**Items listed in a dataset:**
★ ★ ★ ★

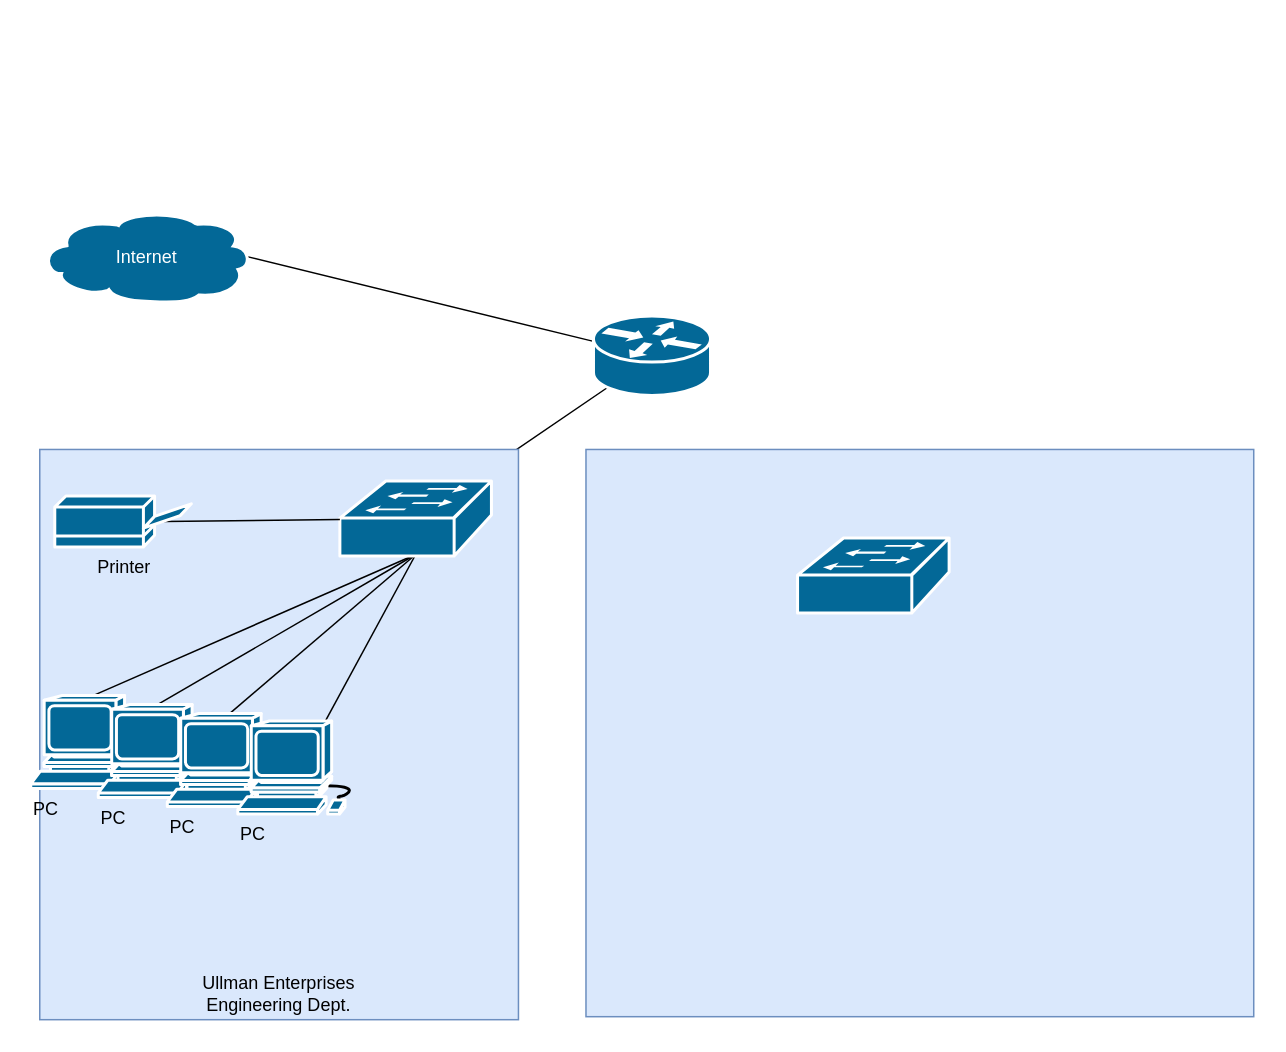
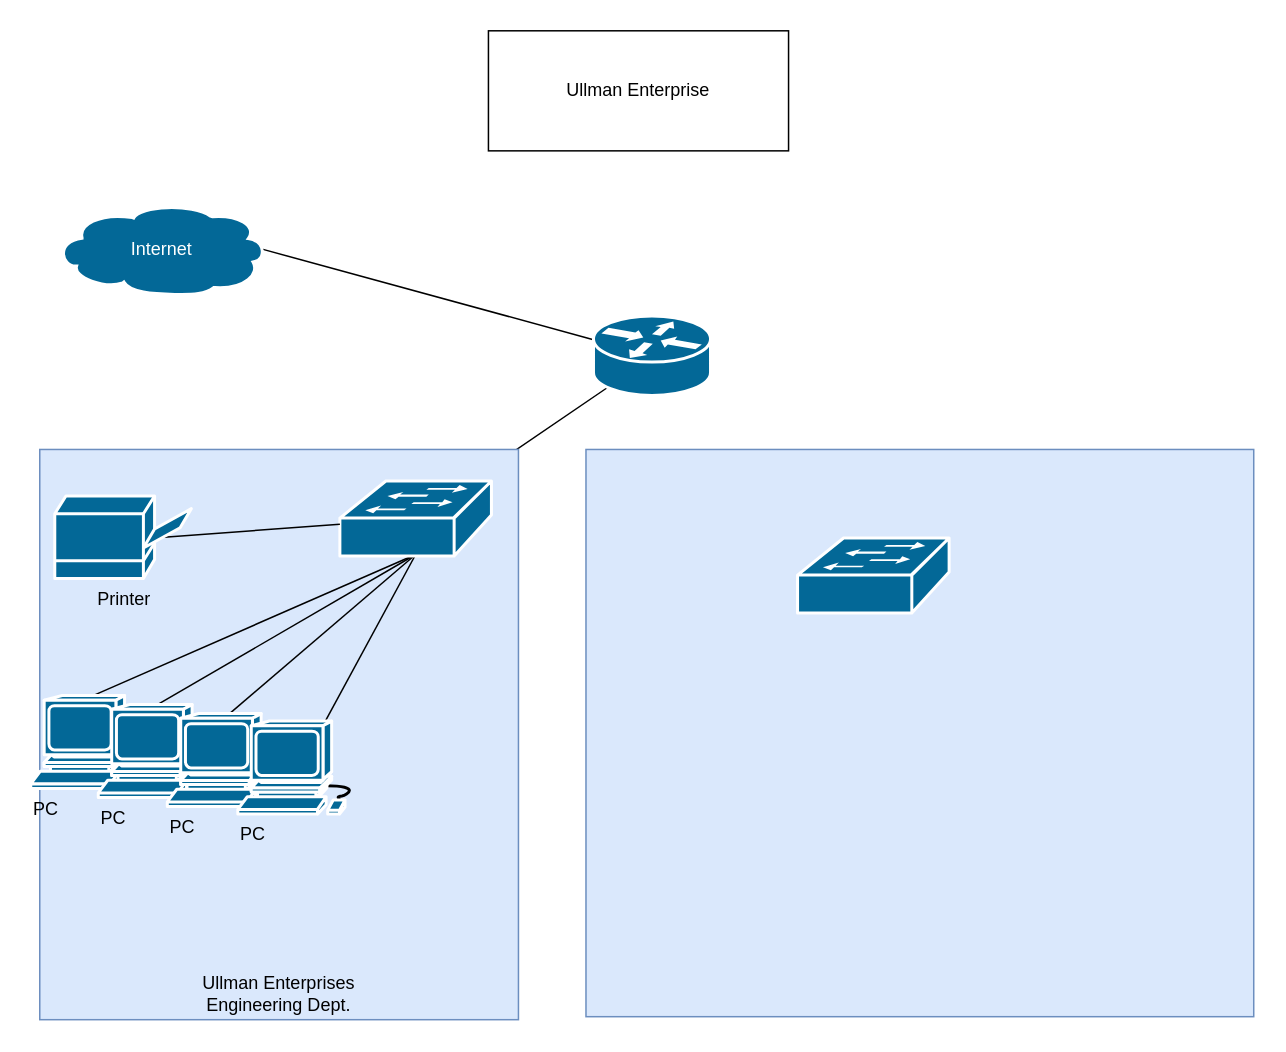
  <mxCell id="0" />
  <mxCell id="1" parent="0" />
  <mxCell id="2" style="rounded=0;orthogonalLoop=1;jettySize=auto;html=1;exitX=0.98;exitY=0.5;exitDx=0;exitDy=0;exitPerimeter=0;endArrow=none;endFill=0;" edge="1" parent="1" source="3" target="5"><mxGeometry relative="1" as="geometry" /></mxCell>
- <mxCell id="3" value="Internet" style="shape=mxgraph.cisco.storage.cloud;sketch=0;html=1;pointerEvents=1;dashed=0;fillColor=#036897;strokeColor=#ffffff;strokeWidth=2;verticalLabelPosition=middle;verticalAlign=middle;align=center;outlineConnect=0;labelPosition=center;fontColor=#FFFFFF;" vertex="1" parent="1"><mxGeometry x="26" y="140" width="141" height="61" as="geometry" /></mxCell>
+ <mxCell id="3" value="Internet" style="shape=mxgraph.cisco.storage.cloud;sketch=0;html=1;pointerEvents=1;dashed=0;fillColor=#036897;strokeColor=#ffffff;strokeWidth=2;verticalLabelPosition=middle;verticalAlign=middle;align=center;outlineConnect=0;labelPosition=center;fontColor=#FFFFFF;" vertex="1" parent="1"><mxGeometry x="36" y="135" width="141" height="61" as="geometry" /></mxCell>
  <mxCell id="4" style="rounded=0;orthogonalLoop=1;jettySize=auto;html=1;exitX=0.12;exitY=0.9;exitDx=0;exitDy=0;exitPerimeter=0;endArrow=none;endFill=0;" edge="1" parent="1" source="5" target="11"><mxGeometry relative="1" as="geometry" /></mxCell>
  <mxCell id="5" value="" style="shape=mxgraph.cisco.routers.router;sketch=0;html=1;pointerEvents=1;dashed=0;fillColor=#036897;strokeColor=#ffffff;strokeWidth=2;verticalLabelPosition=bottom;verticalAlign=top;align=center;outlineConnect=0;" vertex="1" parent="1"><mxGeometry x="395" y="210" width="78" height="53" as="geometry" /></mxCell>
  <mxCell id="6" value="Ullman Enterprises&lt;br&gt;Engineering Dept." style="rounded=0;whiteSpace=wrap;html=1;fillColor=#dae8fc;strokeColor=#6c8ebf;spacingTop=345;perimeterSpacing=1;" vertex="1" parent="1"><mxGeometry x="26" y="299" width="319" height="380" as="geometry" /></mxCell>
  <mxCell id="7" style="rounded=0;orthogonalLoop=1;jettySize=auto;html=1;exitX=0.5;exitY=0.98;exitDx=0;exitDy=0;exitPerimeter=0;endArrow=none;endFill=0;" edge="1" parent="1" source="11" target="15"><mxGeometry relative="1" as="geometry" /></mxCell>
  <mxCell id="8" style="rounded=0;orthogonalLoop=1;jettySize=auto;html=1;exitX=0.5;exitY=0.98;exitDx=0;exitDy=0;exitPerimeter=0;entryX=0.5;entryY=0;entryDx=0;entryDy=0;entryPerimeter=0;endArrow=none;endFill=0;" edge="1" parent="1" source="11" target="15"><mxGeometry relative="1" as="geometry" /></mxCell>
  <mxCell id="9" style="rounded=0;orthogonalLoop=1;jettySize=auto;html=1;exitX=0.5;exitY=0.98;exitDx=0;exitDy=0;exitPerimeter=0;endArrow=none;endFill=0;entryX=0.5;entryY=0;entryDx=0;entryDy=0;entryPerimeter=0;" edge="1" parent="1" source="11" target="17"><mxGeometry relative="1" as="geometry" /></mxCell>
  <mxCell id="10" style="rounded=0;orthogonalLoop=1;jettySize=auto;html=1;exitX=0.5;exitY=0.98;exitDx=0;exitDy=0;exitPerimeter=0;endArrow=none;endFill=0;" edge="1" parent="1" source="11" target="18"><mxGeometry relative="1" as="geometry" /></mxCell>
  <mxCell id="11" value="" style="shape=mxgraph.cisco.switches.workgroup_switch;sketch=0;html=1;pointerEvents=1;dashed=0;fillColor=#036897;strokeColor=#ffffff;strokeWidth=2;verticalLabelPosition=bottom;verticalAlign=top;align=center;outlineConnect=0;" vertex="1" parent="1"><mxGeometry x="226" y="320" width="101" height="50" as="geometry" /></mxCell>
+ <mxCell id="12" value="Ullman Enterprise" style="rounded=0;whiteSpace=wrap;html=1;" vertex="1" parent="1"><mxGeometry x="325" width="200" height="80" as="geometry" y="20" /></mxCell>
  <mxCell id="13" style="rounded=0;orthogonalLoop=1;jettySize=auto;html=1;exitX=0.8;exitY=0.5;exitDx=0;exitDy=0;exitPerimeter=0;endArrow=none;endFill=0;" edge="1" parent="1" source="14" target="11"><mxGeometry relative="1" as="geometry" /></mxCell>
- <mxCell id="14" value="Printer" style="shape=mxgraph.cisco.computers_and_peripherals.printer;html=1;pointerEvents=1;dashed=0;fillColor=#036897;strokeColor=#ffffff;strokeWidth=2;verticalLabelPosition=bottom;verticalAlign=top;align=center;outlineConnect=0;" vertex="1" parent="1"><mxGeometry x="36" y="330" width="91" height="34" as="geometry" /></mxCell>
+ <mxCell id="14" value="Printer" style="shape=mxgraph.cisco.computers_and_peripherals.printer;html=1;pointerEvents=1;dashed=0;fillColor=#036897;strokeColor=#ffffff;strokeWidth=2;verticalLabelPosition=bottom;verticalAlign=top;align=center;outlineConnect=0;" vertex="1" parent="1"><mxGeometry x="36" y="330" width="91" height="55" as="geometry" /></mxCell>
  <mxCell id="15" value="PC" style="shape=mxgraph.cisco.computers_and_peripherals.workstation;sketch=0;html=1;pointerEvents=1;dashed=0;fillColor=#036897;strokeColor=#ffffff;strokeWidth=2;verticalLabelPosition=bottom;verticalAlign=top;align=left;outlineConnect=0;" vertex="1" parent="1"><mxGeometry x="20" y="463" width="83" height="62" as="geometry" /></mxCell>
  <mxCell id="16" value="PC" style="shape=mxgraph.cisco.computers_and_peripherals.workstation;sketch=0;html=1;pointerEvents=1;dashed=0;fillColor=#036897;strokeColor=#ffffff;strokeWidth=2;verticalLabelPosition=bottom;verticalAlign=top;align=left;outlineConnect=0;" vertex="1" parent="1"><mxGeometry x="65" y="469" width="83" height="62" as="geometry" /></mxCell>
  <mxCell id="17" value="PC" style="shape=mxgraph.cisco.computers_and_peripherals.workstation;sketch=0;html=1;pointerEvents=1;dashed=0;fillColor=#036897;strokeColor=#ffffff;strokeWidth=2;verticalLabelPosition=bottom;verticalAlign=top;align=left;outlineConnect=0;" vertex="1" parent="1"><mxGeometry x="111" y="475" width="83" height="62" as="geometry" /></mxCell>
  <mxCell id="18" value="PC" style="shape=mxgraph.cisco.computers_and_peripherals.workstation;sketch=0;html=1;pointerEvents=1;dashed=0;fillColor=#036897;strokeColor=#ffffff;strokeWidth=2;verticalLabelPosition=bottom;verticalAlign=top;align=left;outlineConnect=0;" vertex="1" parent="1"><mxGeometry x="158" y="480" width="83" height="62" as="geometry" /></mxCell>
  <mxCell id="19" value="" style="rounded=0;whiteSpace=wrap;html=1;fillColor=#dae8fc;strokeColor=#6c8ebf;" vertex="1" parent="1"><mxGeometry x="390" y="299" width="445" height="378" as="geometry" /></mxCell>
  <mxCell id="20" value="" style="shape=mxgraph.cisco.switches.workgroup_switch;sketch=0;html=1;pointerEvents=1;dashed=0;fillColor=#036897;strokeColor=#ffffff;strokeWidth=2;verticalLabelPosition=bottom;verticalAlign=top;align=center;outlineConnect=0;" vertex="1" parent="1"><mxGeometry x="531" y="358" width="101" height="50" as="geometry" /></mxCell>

★ ★ ★ ★

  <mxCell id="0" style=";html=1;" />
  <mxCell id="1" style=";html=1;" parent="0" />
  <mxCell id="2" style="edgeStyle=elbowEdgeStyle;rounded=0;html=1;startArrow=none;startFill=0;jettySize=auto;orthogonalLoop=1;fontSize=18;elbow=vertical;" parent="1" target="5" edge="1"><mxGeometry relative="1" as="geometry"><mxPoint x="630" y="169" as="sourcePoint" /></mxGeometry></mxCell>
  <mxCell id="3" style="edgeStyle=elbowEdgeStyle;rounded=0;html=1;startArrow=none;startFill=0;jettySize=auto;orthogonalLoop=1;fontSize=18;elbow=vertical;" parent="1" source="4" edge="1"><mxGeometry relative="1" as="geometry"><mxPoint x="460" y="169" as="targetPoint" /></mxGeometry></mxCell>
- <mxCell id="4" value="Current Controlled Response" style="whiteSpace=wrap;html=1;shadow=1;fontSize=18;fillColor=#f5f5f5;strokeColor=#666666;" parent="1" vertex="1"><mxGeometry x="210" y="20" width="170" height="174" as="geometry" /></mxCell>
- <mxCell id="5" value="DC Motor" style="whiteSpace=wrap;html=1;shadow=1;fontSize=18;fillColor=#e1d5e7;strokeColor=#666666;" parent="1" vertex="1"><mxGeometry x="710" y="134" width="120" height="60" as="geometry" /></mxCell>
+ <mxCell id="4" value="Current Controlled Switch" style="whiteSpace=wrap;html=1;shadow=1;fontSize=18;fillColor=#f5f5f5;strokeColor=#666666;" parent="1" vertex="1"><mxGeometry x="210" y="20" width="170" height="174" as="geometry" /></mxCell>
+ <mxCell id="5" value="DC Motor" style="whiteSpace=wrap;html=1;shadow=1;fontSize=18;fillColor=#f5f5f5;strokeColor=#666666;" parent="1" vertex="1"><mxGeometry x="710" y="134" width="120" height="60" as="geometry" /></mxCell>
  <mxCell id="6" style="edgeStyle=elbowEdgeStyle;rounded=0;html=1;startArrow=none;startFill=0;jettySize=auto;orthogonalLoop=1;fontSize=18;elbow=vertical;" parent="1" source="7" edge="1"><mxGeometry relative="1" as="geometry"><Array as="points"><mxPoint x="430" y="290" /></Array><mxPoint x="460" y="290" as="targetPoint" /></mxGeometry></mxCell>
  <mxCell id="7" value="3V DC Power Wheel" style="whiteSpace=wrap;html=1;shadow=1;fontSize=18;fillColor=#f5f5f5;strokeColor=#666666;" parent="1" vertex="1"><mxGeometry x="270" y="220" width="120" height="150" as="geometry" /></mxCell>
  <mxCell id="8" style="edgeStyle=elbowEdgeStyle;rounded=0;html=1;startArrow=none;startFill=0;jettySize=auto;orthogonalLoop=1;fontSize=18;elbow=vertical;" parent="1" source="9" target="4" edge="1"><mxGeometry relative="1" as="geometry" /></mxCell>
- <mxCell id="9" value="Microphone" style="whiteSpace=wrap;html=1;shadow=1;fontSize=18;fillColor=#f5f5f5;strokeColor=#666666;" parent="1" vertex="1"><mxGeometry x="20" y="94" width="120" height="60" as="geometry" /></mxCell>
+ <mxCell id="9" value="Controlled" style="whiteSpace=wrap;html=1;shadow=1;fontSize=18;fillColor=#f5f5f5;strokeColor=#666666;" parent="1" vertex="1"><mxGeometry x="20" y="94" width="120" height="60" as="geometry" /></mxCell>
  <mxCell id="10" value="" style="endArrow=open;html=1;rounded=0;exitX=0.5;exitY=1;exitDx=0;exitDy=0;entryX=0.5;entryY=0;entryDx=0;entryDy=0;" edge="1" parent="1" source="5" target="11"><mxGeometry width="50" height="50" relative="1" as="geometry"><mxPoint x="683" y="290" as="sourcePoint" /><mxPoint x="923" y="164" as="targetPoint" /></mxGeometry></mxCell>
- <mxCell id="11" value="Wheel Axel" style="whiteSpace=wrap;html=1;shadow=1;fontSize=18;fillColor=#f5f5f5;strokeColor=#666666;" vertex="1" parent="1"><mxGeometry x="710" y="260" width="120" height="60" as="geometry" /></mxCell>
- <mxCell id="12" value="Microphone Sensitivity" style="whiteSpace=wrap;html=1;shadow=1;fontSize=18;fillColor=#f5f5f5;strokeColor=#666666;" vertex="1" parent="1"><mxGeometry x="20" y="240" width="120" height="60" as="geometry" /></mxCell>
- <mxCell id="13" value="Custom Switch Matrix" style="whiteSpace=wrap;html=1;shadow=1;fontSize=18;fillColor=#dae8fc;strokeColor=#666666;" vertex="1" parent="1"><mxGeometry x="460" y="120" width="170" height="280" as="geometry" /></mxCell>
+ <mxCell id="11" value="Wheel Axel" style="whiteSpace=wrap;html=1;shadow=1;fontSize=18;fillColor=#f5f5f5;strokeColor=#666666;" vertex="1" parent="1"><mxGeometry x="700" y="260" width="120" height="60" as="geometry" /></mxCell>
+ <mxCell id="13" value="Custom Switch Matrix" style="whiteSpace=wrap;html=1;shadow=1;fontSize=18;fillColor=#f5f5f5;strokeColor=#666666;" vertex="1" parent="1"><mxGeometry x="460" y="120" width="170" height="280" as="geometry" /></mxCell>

★ ★ ★ ★

**Your objective:** How many lines of the entries above contain the string "Axel", counting only matches with identical capitalization? Reply with the number alone.

**Exercise answer:** 2